Massachusetts-based Exa Corp. recently unveiled new cloud-based reservoir rock permeability software that it contends can dramatically shrink the amount of time needed to physically test core samples. According to the company, the advance represents a major disruption in how downhole rock formations are evaluated and wells drilled.
“Exa DigitalROCK functions as a virtual rock analysis lab providing important petrophysical properties related to porosity and permeability,” David Freed, vice president of the company’s Oil and Gas Division, said of the software. “Rock samples retrieved from the subsurface are selected for high-resolution 3D imaging, such as with a micro-CT (computed tomography) scanner.”
After a user uploads the scans to the software, image-processing algorithms enhance them to distinguish between the pore space and the solid material of the rock, Freed continued. “Then for each sample, user-selected analyses are performed including pore space characterization, single-phase absolute permeability, capillary pressure curves and multi-phase relative permeability,” he said.
According to Robert Krumm, area technical manager with Premier Oilfield Laboratories, the software “provides a fast, convenient way to upload rock images, run analyses and generate results for important rock properties needed to support key field planning and engineering decisions.” Stephen Remondi, Exa’s president and CEO, noted the technology will help producers – as they increasingly focus on operational excellence – “to increase cost efficiency and improve reservoir performance.”
Exa noted that the software has been dubbed the “holy grail” in the oil and gas industry’s pursuit of digital rock technology to predict relative permeability. During a recent conversation with Rigzone, Freed explained why the technology deserves the label and indicated whether it means the days of physical lab testing are numbered. Read on for his perspective.
Rigzone: Please explain why this software represents a “holy grail” for the upstream industry? What will it allow reservoir engineers to do that they couldn’t do before?
Freed: Hydrocarbon recovery from reservoir rock always involves multi-phase flow. Key multi-phase properties (relative permeability and capillary pressure curves) are traditionally measured using SCAL (special core analysis laboratory) testing. These physical lab experiments can take up to 18 months. Often, the required properties are estimated instead of measured to avoid the long wait time; but these estimates have a high degree of uncertainty, resulting in a lack of confidence (and potentially large inaccuracies) in the reservoir characterization and modeling. DigitalROCK uses a 3D pore-scale image to perform an accurate digital version of the multi-phase SCAL tests in under a week, at similar or lower cost. With DigitalROCK reservoir engineers no longer have to choose between accuracy and speed; they can have both. Additional benefits include:
Rigzone: What benefits should exploration and production companies realize by deploying this technology?

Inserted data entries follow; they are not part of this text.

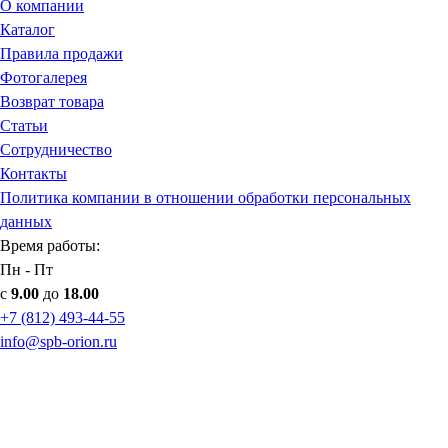
О компании
Каталог
Правила продажи
Фотогалерея
Возврат товара
Статьи
Сотрудничество
Контакты
Политика компании в отношении обработки персональных
данных
Время работы:
Пн - Пт
с
9.00
до
18.00
+7 (812) 493-44-55
info@spb-orion.ru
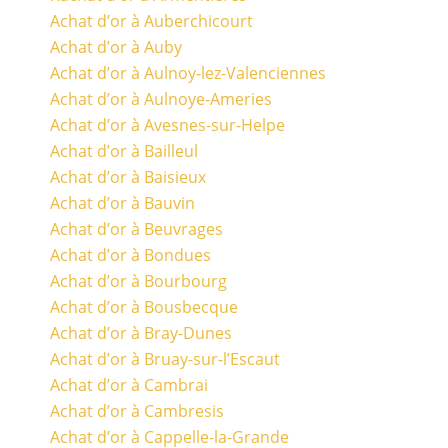
Achat d’or à Auberchicourt
Achat d’or à Auby
Achat d’or à Aulnoy-lez-Valenciennes
Achat d’or à Aulnoye-Ameries
Achat d’or à Avesnes-sur-Helpe
Achat d’or à Bailleul
Achat d’or à Baisieux
Achat d’or à Bauvin
Achat d’or à Beuvrages
Achat d’or à Bondues
Achat d’or à Bourbourg
Achat d’or à Bousbecque
Achat d’or à Bray-Dunes
Achat d’or à Bruay-sur-l’Escaut
Achat d’or à Cambrai
Achat d’or à Cambresis
Achat d’or à Cappelle-la-Grande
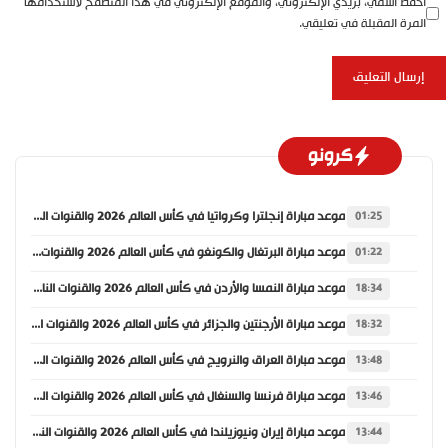
احفظ اسمي، بريدي الإلكتروني، والموقع الإلكتروني في هذا المتصفح لاستخدامها
المرة المقبلة في تعليقي.
كرونو
موعد مباراة إنجلترا وكرواتيا في كأس العالم 2026 والقنوات الناقلة
01:25
موعد مباراة البرتغال والكونغو في كأس العالم 2026 والقنوات الناقلة
01:22
موعد مباراة النمسا والأردن في كأس العالم 2026 والقنوات الناقلة
18:34
موعد مباراة الأرجنتين والجزائر في كأس العالم 2026 والقنوات الناقلة
18:32
موعد مباراة العراق والنرويج في كأس العالم 2026 والقنوات الناقلة
13:48
موعد مباراة فرنسا والسنغال في كأس العالم 2026 والقنوات الناقلة
13:46
موعد مباراة إيران ونيوزيلندا في كأس العالم 2026 والقنوات الناقلة
13:44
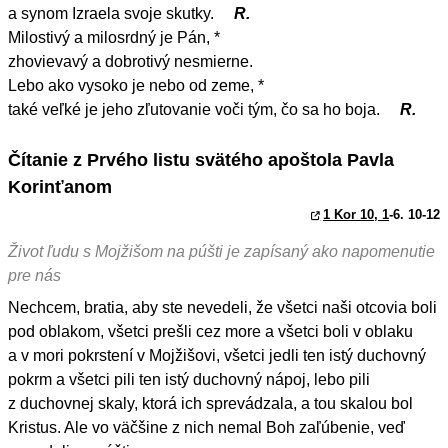
a synom Izraela svoje skutky.
R.
Milostivý a milosrdný je Pán, *
zhovievavý a dobrotivý nesmierne.
Lebo ako vysoko je nebo od zeme, *
také veľké je jeho zľutovanie voči tým, čo sa ho boja.
R.
Čítanie z Prvého listu svätého apoštola Pavla
Korinťanom
1 Kor 10, 1
-6. 10-12
Život ľudu s Mojžišom na púšti je zapísaný ako napomenutie
pre nás
Nechcem, bratia, aby ste nevedeli, že všetci naši otcovia boli
pod oblakom, všetci prešli cez more a všetci boli v oblaku
a v mori pokrstení v Mojžišovi, všetci jedli ten istý duchovný
pokrm a všetci pili ten istý duchovný nápoj, lebo pili
z duchovnej skaly, ktorá ich sprevádzala, a tou skalou bol
Kristus. Ale vo väčšine z nich nemal Boh zaľúbenie, veď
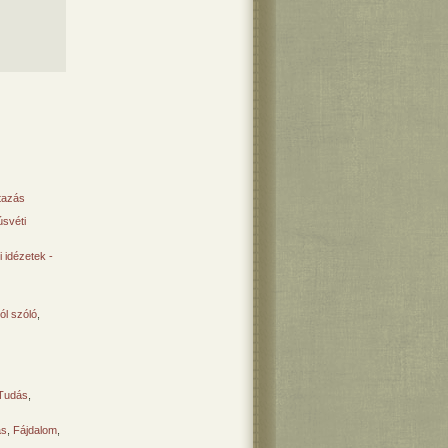
tazás
svéti
 idézetek -
ól szóló
,
Tudás
,
ás
,
Fájdalom
,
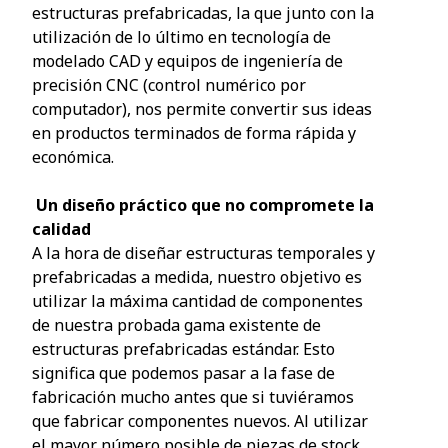
estructuras prefabricadas, la que junto con la
utilización de lo último en tecnología de
modelado CAD y equipos de ingeniería de
precisión CNC (control numérico por
computador), nos permite convertir sus ideas
en productos terminados de forma rápida y
económica.
Un diseño práctico que no compromete la
calidad
A la hora de diseñar estructuras temporales y
prefabricadas a medida, nuestro objetivo es
utilizar la máxima cantidad de componentes
de nuestra probada gama existente de
estructuras prefabricadas estándar. Esto
significa que podemos pasar a la fase de
fabricación mucho antes que si tuviéramos
que fabricar componentes nuevos. Al utilizar
el mayor número posible de piezas de stock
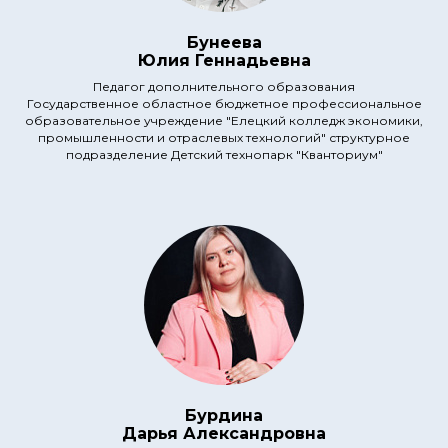
Бунеева
Юлия Геннадьевна
Педагог дополнительного образования
Государственное областное бюджетное профессиональное
образовательное учреждение "Елецкий колледж экономики,
промышленности и отраслевых технологий" структурное
подразделение Детский технопарк "Кванториум"
Бурдина
Дарья Александровна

Freed: Successful field development is critically dependent on knowing the flow properties of the rock types that make up the field. DigitalROCK enables rapid analysis of those flow properties for more samples, and more complete analysis of each sample, reducing uncertainties and increasing confidence in the reservoir modeling results. Better modeling leads to better planning and operation decisions, including evaluation of field development options – such as whether secondary (waterflooding) or tertiary (EOR/IOR) recovery will be profitable.
Rigzone: Could it render physical lab tests of core rock samples obsolete?
Freed: DigitalROCK replaces some physical lab testing, but overall is a complementary technology – at least for now.